Falling Number Grain & Flour testing
The Hagberg Falling Number (HFN) is a term that is used to give an indication of the enzyme activity in flour. It was developed in Sweden originally, and it is used to describe the number of seconds it takes for a plunger to fall through a mix of wheat flour in water. If the plunger falls quickly, it means that the starch has been converted to sugar. However, if the plunger falls slowly, the mixture is thick with starch.
The Falling Number 1310 system measures the alpha-amylase enzyme activity to detect sprout damage. The industry standard falling number 1310 method uses a single stirrer analysis for fast operation.
The Hagberg falling number test is used to assess the following:
- Upgrades/establishment of specification for flours at receipt, for example, enzymatic activity and starch damage
- Machinability and dough-handling problems during processing
- Its effect on water absorption (water binding capacity)

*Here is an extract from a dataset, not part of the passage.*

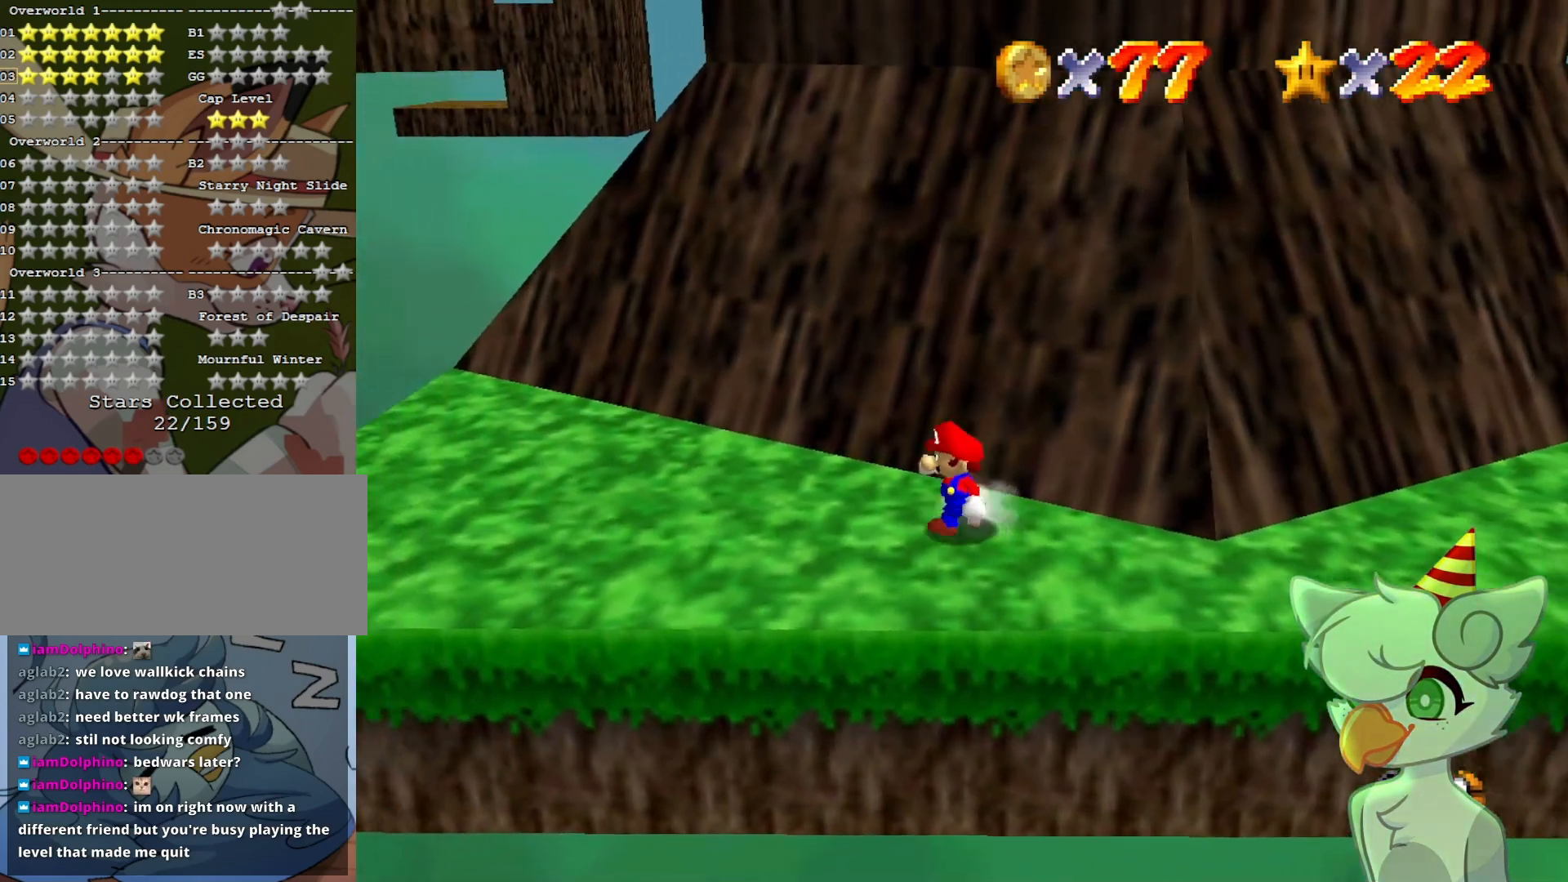
{"buttons": ["DPAD_LEFT"], "left_stick": "left", "events": [[467, "DPAD_LEFT", "down"]]}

- Crop-year changeovers and selection of wheat flour suppliers
- Enzymatic activity in wheat flour
- Sprout damage in wheat kernels
Lab Mill
The Lab Mill 3100 is a hammer mill suitable for grinding grains, beans, corn and other products. The Lab Mill grinds the product down to a fine powder and can be used for Mycotoxin and Falling Number sample preparation.
By using a Lab Mill you can reduce sampling errors when testing and fulfil the Falling Number requirements easily.